Гудинис гневно распахивает дверь кабинета. Беньяминас, низко опустив голову, шаркает через полутемную прихожую.
— Прощай, Антанас. А все-таки перо у тебя из рук выбил я!
Он останавливается в дверях, оборачивается, словно провоцируя своего давнего недруга на какой-нибудь необдуманный поступок. Злая улыбка кривит бескровные губы.
Гудинис меряет Шальтиса взглядом — седые клочья волос, летний плащ в пятнах, торчащие из-под него мятые пижамные штаны, пальцы ног вылезают из старых рваных шлепанцев — и негромко смеется:
— И не мечтай, Беньяминас. Ты тут ни при чем!
— Я, Антанас, я.— Беньяминас хихикает ему в тон.
— Нет, подонок ты мой дражайший, не ты,— мотает головой Гудинис, слезы смеха застилают ему глаза.— Не заносись!
Беньяминас трясется от хохота.
— Я, Антанас, я, и никто другой!
— Что ж, тогда тебе положена медаль, Беньяминас! — Гудинис подталкивает его на лестничную площадку.— Хотя бы... самим тобой придуманная— «За подлость». Ха!.. Носи на здоровье. Но... запомни... мне ты... ничего...

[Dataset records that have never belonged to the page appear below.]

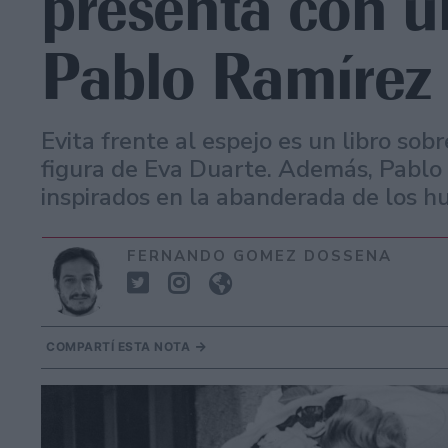
presenta con un
Pablo Ramírez
Evita frente al espejo es un libro sobr
figura de Eva Duarte. Además, Pablo
inspirados en la abanderada de los h
FERNANDO GOMEZ DOSSENA
COMPARTÍ ESTA NOTA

— Я, Антанас, я!.. Хи-хи!..
Гудинис медленно прикрывает за ним дверь и бессильно прислоняется к стене.
Неправда. Мария умерла.
Вот и конец уроков, Вайдас поглядывает на часы, слишком быстро пролетело сегодня время, уж лучше бы тянулось помедленнее — можно было бы в тысячный раз все как следует обмозговать и взвесить. Впрочем, разве есть время на раздумья у прыгуна, уже взобравшегося на трамплин?
— Чего это ты сегодня странный какой-то? — спрашивает Нериюс, когда они в шумной толпе спускаются по школьной лестнице.— Пойдем, что ли, кофе выпьем?
Вайдас отрицательно мотает головой. Нет, ему еще надо забежать домой. С озабоченным видом сует он Нериюсу руку, чтобы скорее остаться одному и принять окончательное решение.
Вероятно, Нериюс о чем-то догадывается, он весело хлопает его по плечу и сверкает золотыми зубами:
— Что ж, удача сопутствует смелым!
Вайдас недовольно передергивает плечами и, оставив Нериюса с его мудрыми фразами, торопливо шагает прочь.
До начала смены почти целый час, но домой заходить он и не собирается. Наскоро перекусит сосисками с кофе в ближней забегаловке, и можно будет немного побродить по улицам, чтобы утихло грызущее сердце беспокойство.